**Exercise instructions:**
Copy out the listing exactly.

**Given information:**
# # #
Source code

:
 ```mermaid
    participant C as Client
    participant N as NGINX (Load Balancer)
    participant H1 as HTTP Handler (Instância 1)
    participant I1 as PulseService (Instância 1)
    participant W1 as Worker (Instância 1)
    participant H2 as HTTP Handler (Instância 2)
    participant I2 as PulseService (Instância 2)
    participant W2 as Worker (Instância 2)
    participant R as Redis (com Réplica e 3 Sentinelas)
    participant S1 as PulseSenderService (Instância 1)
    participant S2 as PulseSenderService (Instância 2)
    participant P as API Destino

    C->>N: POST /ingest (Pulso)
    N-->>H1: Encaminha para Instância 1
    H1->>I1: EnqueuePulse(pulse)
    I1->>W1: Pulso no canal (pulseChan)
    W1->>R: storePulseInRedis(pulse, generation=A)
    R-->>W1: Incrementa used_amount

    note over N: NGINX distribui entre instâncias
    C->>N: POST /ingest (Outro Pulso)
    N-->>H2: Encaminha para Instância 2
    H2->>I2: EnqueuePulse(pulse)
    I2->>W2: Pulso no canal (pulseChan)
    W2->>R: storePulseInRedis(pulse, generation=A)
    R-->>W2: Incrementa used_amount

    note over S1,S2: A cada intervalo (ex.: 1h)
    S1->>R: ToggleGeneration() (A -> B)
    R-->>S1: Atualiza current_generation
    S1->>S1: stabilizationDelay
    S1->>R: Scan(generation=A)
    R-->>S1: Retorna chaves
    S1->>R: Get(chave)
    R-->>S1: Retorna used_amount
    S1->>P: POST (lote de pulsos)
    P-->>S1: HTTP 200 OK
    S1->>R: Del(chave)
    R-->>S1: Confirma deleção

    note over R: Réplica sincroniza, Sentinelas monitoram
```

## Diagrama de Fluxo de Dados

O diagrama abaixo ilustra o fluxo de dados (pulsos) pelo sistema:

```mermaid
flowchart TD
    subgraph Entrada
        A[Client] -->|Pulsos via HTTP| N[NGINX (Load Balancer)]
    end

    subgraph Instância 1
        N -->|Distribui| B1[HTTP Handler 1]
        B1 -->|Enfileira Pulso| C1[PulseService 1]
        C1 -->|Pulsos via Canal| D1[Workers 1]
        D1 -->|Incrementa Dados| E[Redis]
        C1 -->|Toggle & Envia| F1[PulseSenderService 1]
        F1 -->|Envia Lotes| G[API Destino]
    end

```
# # #
**Solution to this problem:**
Source code

:
 ```mermaid
    participant C as Client
    participant N as NGINX (Load Balancer)
    participant H1 as HTTP Handler (Instância 1)
    participant I1 as PulseService (Instância 1)
    participant W1 as Worker (Instância 1)
    participant H2 as HTTP Handler (Instância 2)
    participant I2 as PulseService (Instância 2)
    participant W2 as Worker (Instância 2)
    participant R as Redis (com Réplica e 3 Sentinelas)
    participant S1 as PulseSenderService (Instância 1)
    participant S2 as PulseSenderService (Instância 2)
    participant P as API Destino

    C->>N: POST /ingest (Pulso)
    N-->>H1: Encaminha para Instância 1
    H1->>I1: EnqueuePulse(pulse)
    I1->>W1: Pulso no canal (pulseChan)
    W1->>R: storePulseInRedis(pulse, generation=A)
    R-->>W1: Incrementa used_amount

    note over N: NGINX distribui entre instâncias
    C->>N: POST /ingest (Outro Pulso)
    N-->>H2: Encaminha para Instância 2
    H2->>I2: EnqueuePulse(pulse)
    I2->>W2: Pulso no canal (pulseChan)
    W2->>R: storePulseInRedis(pulse, generation=A)
    R-->>W2: Incrementa used_amount

    note over S1,S2: A cada intervalo (ex.: 1h)
    S1->>R: ToggleGeneration() (A -> B)
    R-->>S1: Atualiza current_generation
    S1->>S1: stabilizationDelay
    S1->>R: Scan(generation=A)
    R-->>S1: Retorna chaves
    S1->>R: Get(chave)
    R-->>S1: Retorna used_amount
    S1->>P: POST (lote de pulsos)
    P-->>S1: HTTP 200 OK
    S1->>R: Del(chave)
    R-->>S1: Confirma deleção

    note over R: Réplica sincroniza, Sentinelas monitoram
```

## Diagrama de Fluxo de Dados

O diagrama abaixo ilustra o fluxo de dados (pulsos) pelo sistema:

```mermaid
flowchart TD
    subgraph Entrada
        A[Client] -->|Pulsos via HTTP| N[NGINX (Load Balancer)]
    end

    subgraph Instância 1
        N -->|Distribui| B1[HTTP Handler 1]
        B1 -->|Enfileira Pulso| C1[PulseService 1]
        C1 -->|Pulsos via Canal| D1[Workers 1]
        D1 -->|Incrementa Dados| E[Redis]
        C1 -->|Toggle & Envia| F1[PulseSenderService 1]
        F1 -->|Envia Lotes| G[API Destino]
    end

```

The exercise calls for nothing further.